The essay is structured in sections, each treating one aspect of my undergraduate experience. I tried to have a consistent format throughout: the main body of text is comprised of my observations, and particular anecdotes are indented and in italics.

At a glance

Stanford is a university in the Bay Area, California. The campus is its own city, mostly car-inaccessible, and traversable in an hour by foot, although most people bike.

The University population consists primarily of undergraduate students (4-year liberal arts college), graduate students (masters or doctoral), faculty, and staff. The majority of students live on campus.
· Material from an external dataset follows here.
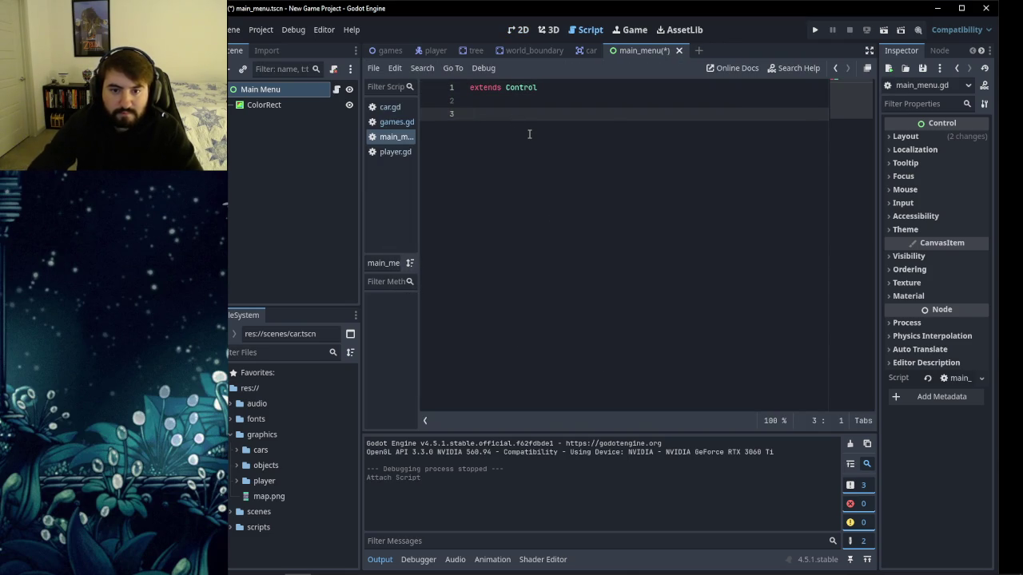
type("if input.")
Undergrads are admitted through an application consisting of a CV, high school transcript, and a few personal essays. In order to graduate, students need to declare a major by the end of their second year, and take classes that satisfy the general university and major requirements. As a liberal arts college, Stanford’s general requirements aim to create breadth in undergraduate education; these requirements are Aesthetic and Interpretative Inquiry, Applied Quantitative Reasoning, Creative Expression, Engaging Diversity, Ethical Reasoning, Formal Reasoning, Scientific Method and Analysis, Social Inquiry, and there are at least 200 courses satisfying each one, covering a variety of topics. Stanford offers approximately 100 majors – the Bachelors’ degree a student receives (https://majors.stanford.edu/majors-alphabetical/a–z); students often change their major as they explore more areas of study. Additionally, students may create their own major, and design its requirements themselves, under guidance from the University.

Besides classwork, students have the opportunity to join student organizations, which are funded by the University. Organizations vary in terms of focus: athletic / recreational, careers / pre-professional, community service, ethnic / cultural, Greek life, health / counseling, media / publications, music / dance / creative arts, political / social awareness, religious / philosophical.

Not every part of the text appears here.